Consigne 1
Dans le texte sur l'architecture vernaculaire, à qui Hassan Fathy adresse-t-il une lettre en 1963 ?
Consigne 2
Poursuivez le texte sur l'architecture vernaculaire à la suite de sa dernière phrase.

Texte étudié
________________________
L’architecture vernaculaire est esthétique. « Elles vous plaisent, les architectures populaires, disait André Ravéreau. Mais les gens n’ont jamais pensé à l’esthétique [13] ». Et Fathy d’entonner : « Le paysan ne parle pas d’art, il fait de l’art. Mais, s’il en prenait conscience, il perdrait cette qualité, car sa créativité provient de l’inconscient [14] ». L’architecture vernaculaire « approche du sublime [15] ».
La construction vernaculaire est Architecture. Voilà le terme que nous donnons, nous autres occidentaux, depuis quelques siècles seulement, à la transformation de notre environnement en faisant fi de toute justesse. Augustin Berque dénonce cette manière de faire : nous nous sommes « décosmisés [16] ». En lui emboîtant le pas, on peut caractériser les constructions vernaculaires de « motifs écouménaux [17] » et ainsi en réhabiliter l’être Architecture — qui dévoile et incarne à la fois les choses premières, la vérité… son milieu [18]. Il ne fait aucun doute, de la science de l’architecture bouddhiste [19] ou hindoue [20] aux fondements de la maison arabe [21] ou celles des Dogon [22], l’architecture vernaculaire procède du cosmos arrangé avec justesse — et elle incarne le cosmos, elle met notre âme en adéquation avec lui. Les théories fondant l’architecture moderne constituent une peau de chagrin face aux millénaires d’harmonie qui nourrissent le vernaculaire…
Combat politique
L’architecture vernaculaire est en danger. Cette même modernité rend impossible l’architecture vernaculaire : de nos jours et dans la plus grande partie du monde, par le fait de la bureaucratie, on ne peut plus prélever les ressources naturelles librement — c’est-à-dire en accord avec les principes de la communauté. Les constructeurs et constructrices sont ainsi forcé·e·s de se fournir dans le marché [23].
L’architecture vernaculaire doit dès lors faire l’objet d’un combat politique pour préserver les conditions de son existence. Hassan Fathy le démontre en 1963 dans une lettre au président égyptien Nasser [24] : dans les sociétés vernaculaires, la coopération est le mode d’échange prévalent, permettant à toutes et tous de construire facilement leur habitat, avec l’aide des membres de la communauté et dans la « spontanéité du don [25] ». La transition trop rapide vers des modes de construction « occidentaux », c’est-à-dire employant des matériaux industriels, des corps de métiers hyperspécialisés et carburant au marché, entraîne des populations entières dans la pauvreté. Ces modes occidentaux participent même d’une colonisation masquée, d’une « auto-colonisation », alerte-t-il [26].
________________________
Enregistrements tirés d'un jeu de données
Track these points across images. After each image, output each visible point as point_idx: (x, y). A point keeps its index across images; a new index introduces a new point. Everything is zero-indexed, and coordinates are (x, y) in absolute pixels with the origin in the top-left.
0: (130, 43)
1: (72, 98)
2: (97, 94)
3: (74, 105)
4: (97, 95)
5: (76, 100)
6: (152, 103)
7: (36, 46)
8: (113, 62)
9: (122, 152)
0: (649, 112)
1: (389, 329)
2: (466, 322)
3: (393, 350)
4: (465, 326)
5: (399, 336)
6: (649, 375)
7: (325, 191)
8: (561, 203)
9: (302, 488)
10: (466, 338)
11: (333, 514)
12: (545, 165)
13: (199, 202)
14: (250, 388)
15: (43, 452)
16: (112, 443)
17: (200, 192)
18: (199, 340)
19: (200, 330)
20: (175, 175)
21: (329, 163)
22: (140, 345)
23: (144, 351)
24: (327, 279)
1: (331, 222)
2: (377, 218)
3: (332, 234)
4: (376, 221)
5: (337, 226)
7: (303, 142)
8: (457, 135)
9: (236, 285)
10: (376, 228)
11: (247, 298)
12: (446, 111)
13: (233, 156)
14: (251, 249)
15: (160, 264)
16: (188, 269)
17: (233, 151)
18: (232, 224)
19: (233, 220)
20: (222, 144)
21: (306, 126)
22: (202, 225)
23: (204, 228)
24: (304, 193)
________________________
Réponse 1
Au président égyptien Nasser.

Réponse 2
Il faut protéger l’habitat vernaculaire des États, promoteurs et autres « O.N.G. » [27] et — parce que ce combat est rude, long et incertain — l’habiter, l’étudier, et graver en mémoire tout ce qu’on peut en apprendre — tant qu’il en existe encore. Voilà près de 60 ans que d’importants intellectuels nous alertent sur la voracité des groupes du B.T.P., le colonialisme culturel occidental, l’illusion du vivre-moderne et le fourvoiement fondamental de l’enseignement de l’architecture. « Il faut se défendre contre l’impérialisme des mégas-outils en expansion [28] » : il y a urgence.
Que faire ? Bien qu’Illich et Fathy nous suggèrent que l’on « [apprend] en construisant [29] » et qu'en « construisant des choses, les gens se construisent, eux-mêmes [30] », est-ce réellement, pour nous autres architectes en exercice ou en devenir, la première des choses à faire ? Avant même de se risquer à bêtement copier — « la ferme d’alors n’est pas la ferme d’aujourd’hui 31 » — apprenons à apprendre de ce qui ne cherche pas à s’imposer à nous, mais dont la justesse impose.
Notes
[1] Marcel Vellinga, « Lessons from Bernard Rudofsky: Life as a Voyage », The Journal of Architecture 15, no 2 (avril 2010): 235‑37.
[2] Bernard Rudofsky, Architecture Without Architects: An Introduction to Non-Pedigreed Architecture (New York: The Museum of Modern Art, 1964).
[3] Patrick Bouchain, « OBS 2049 Habitat #5 : Discussion », enregistrement vidéo, 25 septembre 2019, Arsenal TV.
[4] Bernard Rudofsky, The Prodigious Builders: Notes toward a Natural History of Architecture with Special Regard to Those Species That Are Traditionally Neglected or Downright Ignored (New York: First Harvest / Harcourt Brace Jovanovich, 1979), 5.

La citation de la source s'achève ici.